我根本没有分析你的代码,但由于你的目标是 Debug/x86 配置,这意味着你应用:

  • 没有为了提供更多调试信息而进行一定的优化(可能会增加内存占用)
  • 仅使用 x86 处理器指令集的 32 位指令,因此它不能使用超过 4GB 的内存(或更少,depending on your OS

尝试将其更改为类似 Release/x64 (*) 的内容。您还可以调整 Mono 内置 garbage collector.

的参数

您可以预期,当您的程序使用的数据占用进程可用的大部分内存时,您的算法处理的元素数量将急剧减少。在这种情况下,您的程序花费大部分时间进行垃圾收集(每个 GC 只能释放少量内存,因为大多数对象都处于活动状态)并且只有一小部分时间进行 "real" 计算(并且计算需要内存触发 GC 的分配)。

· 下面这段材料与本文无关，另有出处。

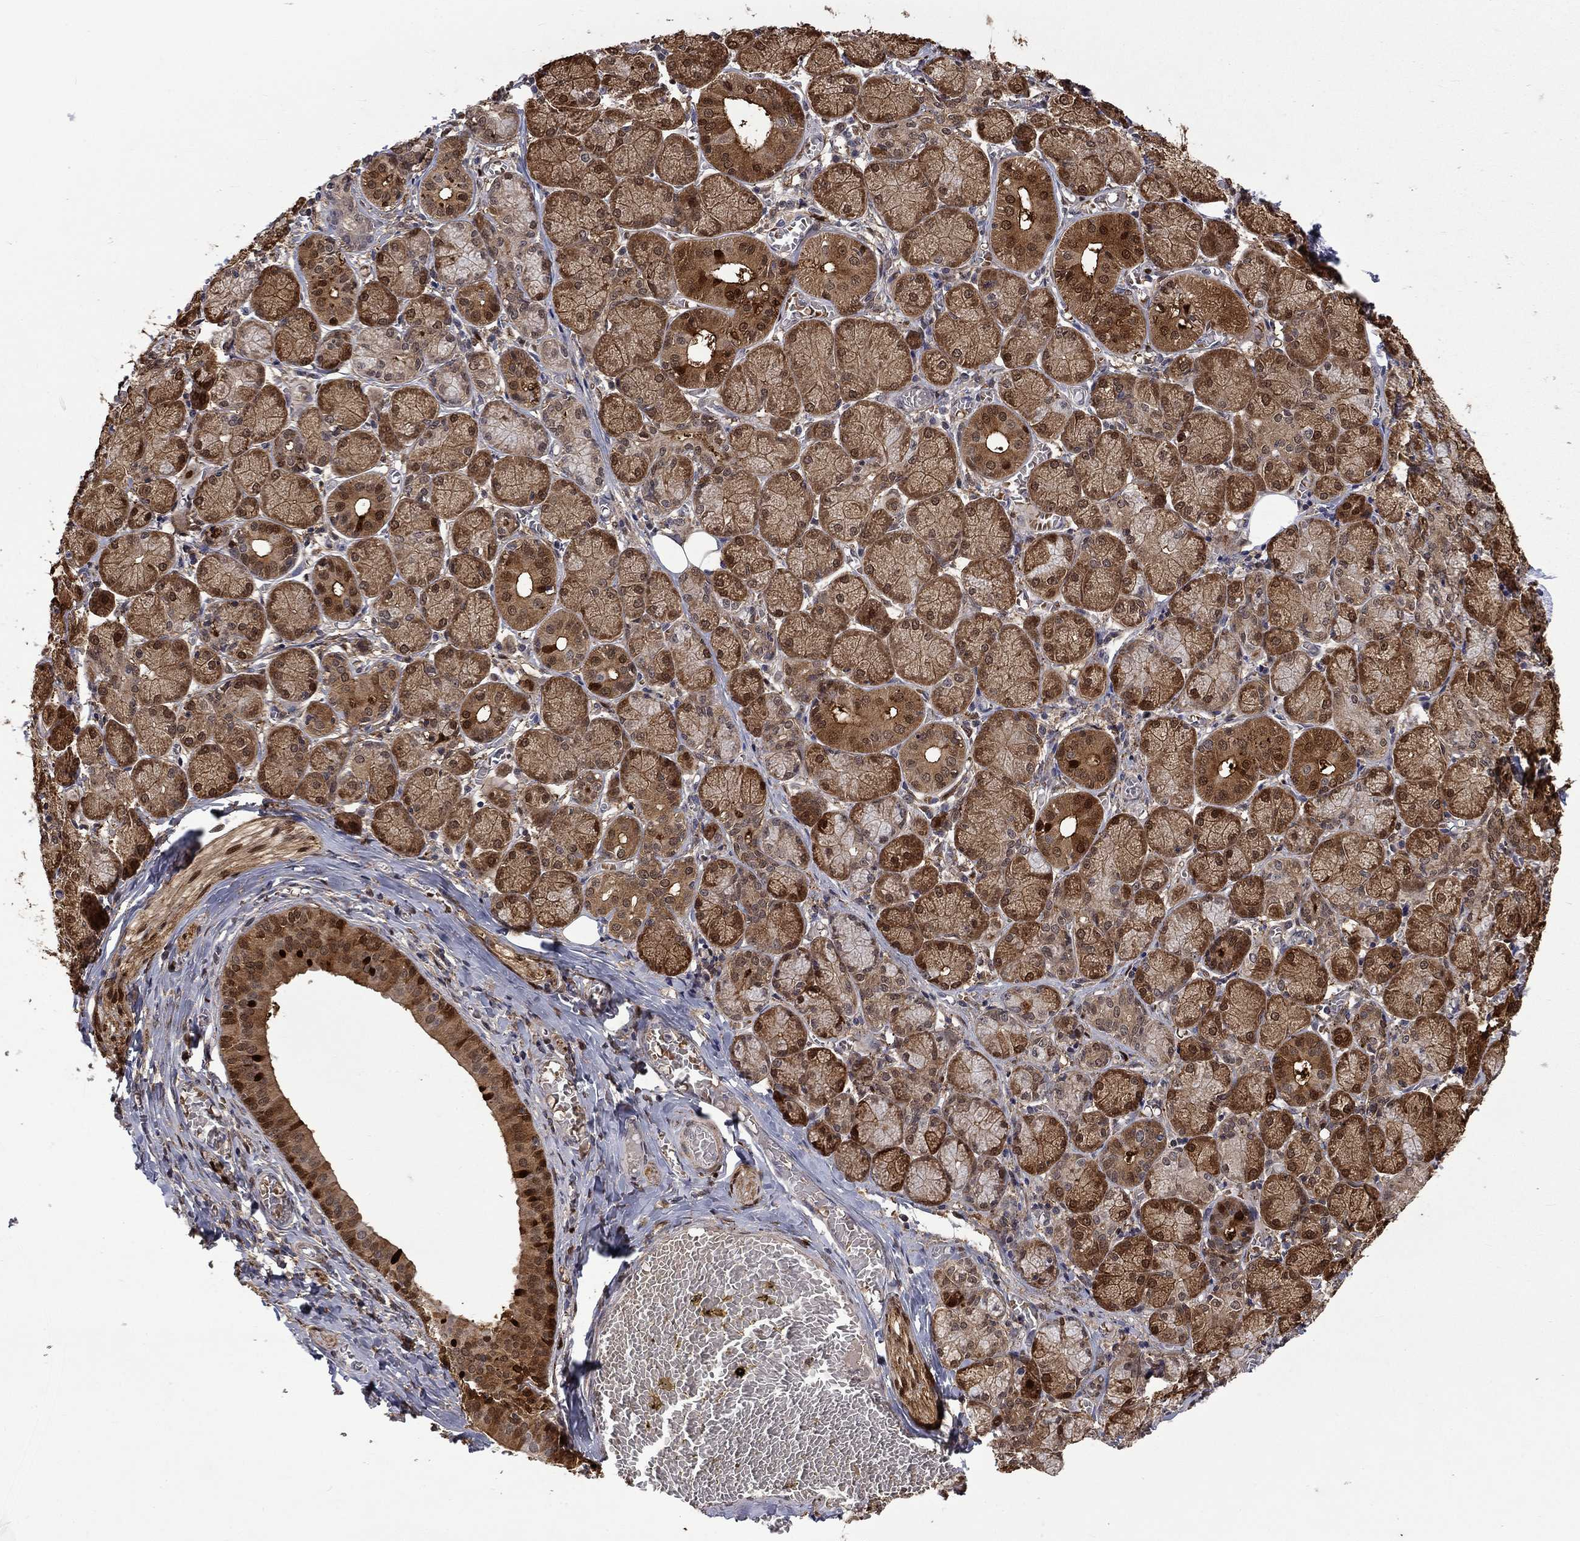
{"staining": {"intensity": "strong", "quantity": ">75%", "location": "cytoplasmic/membranous,nuclear"}, "tissue": "salivary gland", "cell_type": "Glandular cells", "image_type": "normal", "snomed": [{"axis": "morphology", "description": "Normal tissue, NOS"}, {"axis": "topography", "description": "Salivary gland"}, {"axis": "topography", "description": "Peripheral nerve tissue"}], "caption": "IHC of benign salivary gland reveals high levels of strong cytoplasmic/membranous,nuclear positivity in approximately >75% of glandular cells. Using DAB (3,3'-diaminobenzidine) (brown) and hematoxylin (blue) stains, captured at high magnification using brightfield microscopy.", "gene": "CBR1", "patient": {"sex": "female", "age": 24}}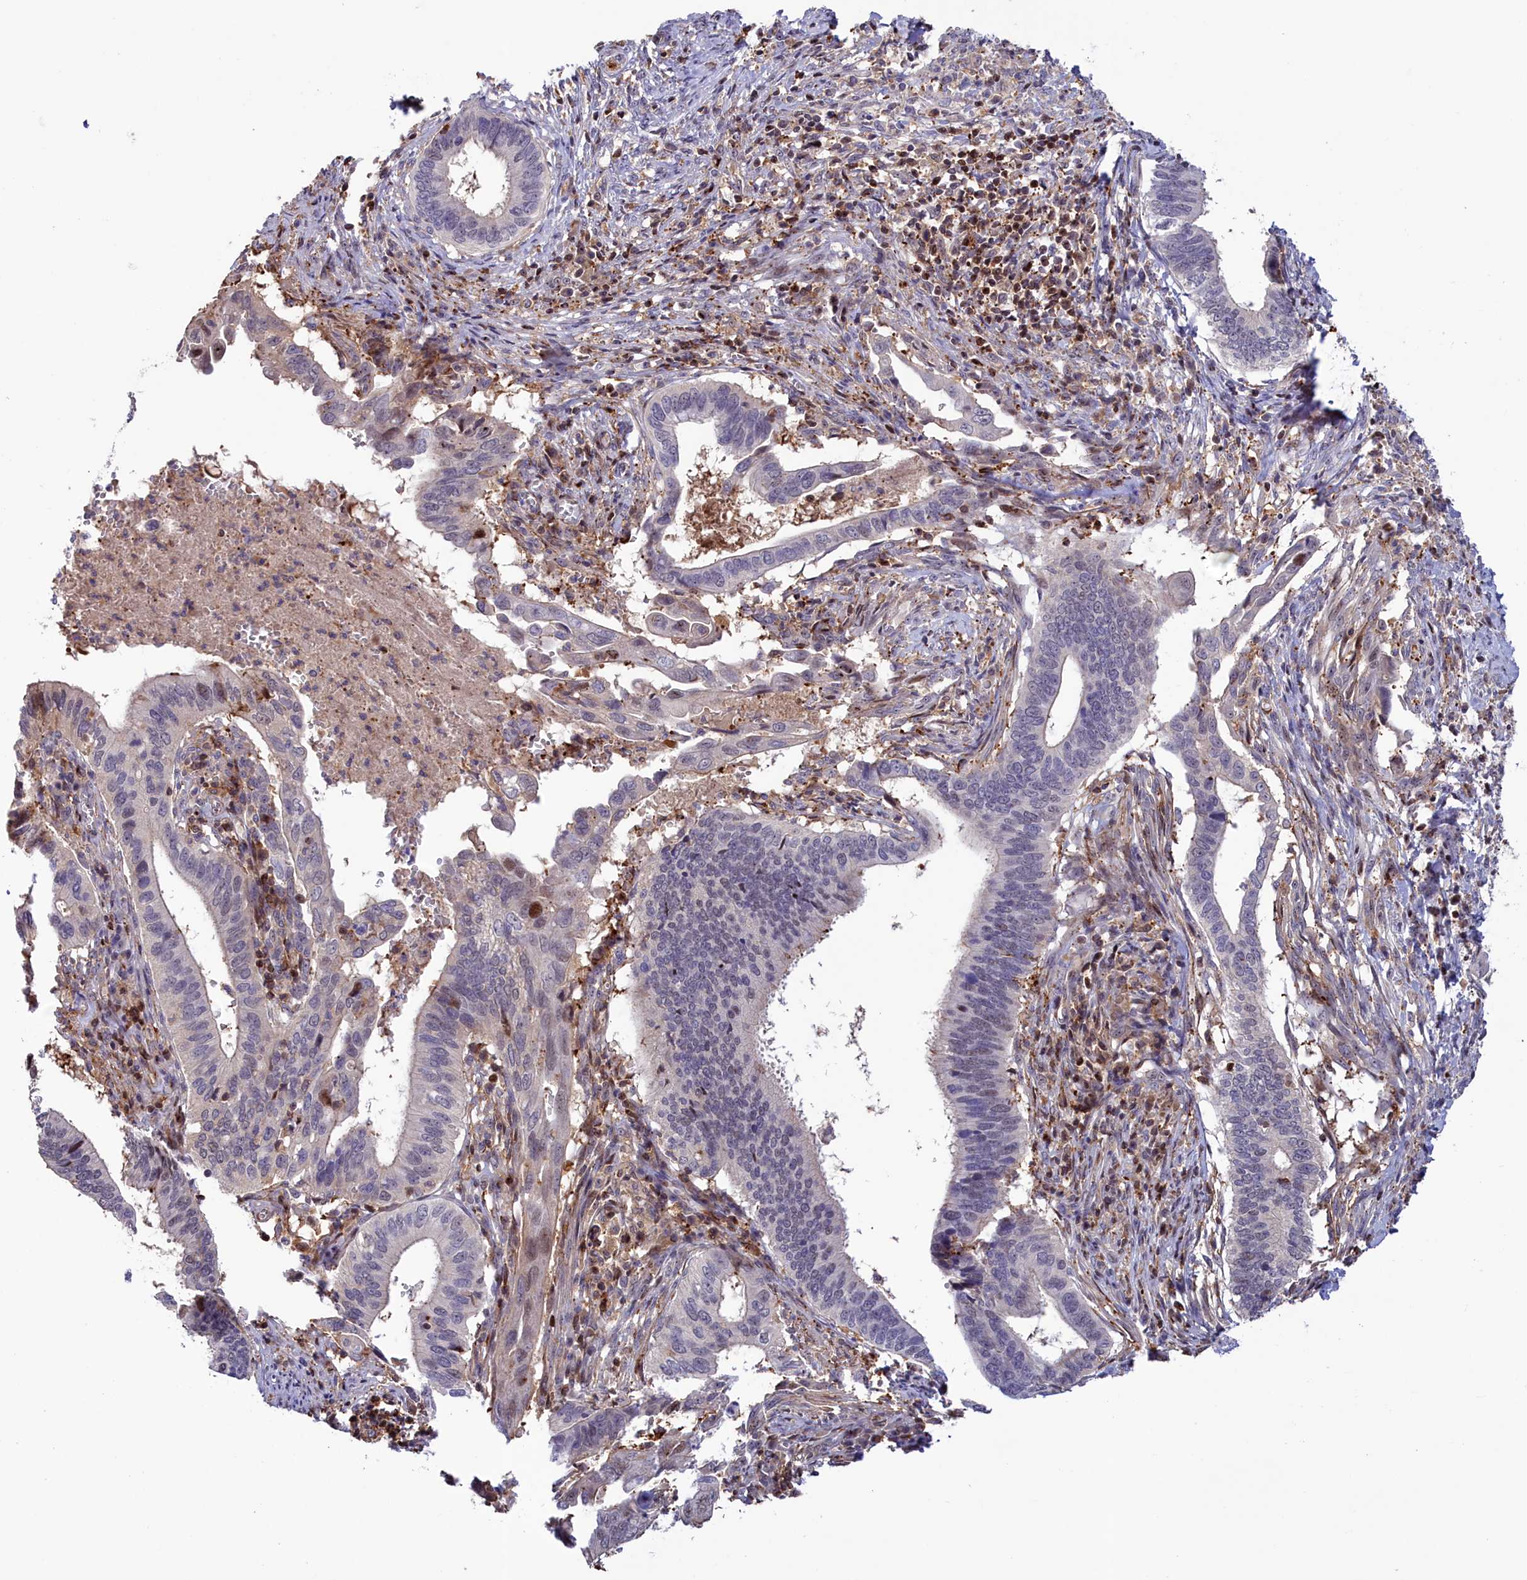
{"staining": {"intensity": "negative", "quantity": "none", "location": "none"}, "tissue": "cervical cancer", "cell_type": "Tumor cells", "image_type": "cancer", "snomed": [{"axis": "morphology", "description": "Adenocarcinoma, NOS"}, {"axis": "topography", "description": "Cervix"}], "caption": "IHC micrograph of human cervical adenocarcinoma stained for a protein (brown), which shows no expression in tumor cells.", "gene": "NEURL4", "patient": {"sex": "female", "age": 42}}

当您调查内存使用情况时,另一件可能有用的事情是内存分析器。

您提到在 R 中您可以强制进行垃圾回收;在 .NET 中,您也可以通过调用 GC.Collect() 来做到这一点,但是,在大多数情况下不鼓励使用它(必要时会自动执行垃圾收集)。

*您需要一个生成 64 位程序集的编译器和一个 64 位公共语言运行时来 运行 您的代码。 Mono 2.10 on MacOS X doesn't support 64-bits unless it is built from sources:

Support for 64-bit VMs as of Mono 2.10 is only available if you build Mono from source code and install your own copy of the VM. In the future we will ship both mono and mono64 binaries for our users.

较新的版本有通用安装程序,我猜它们支持 64 位。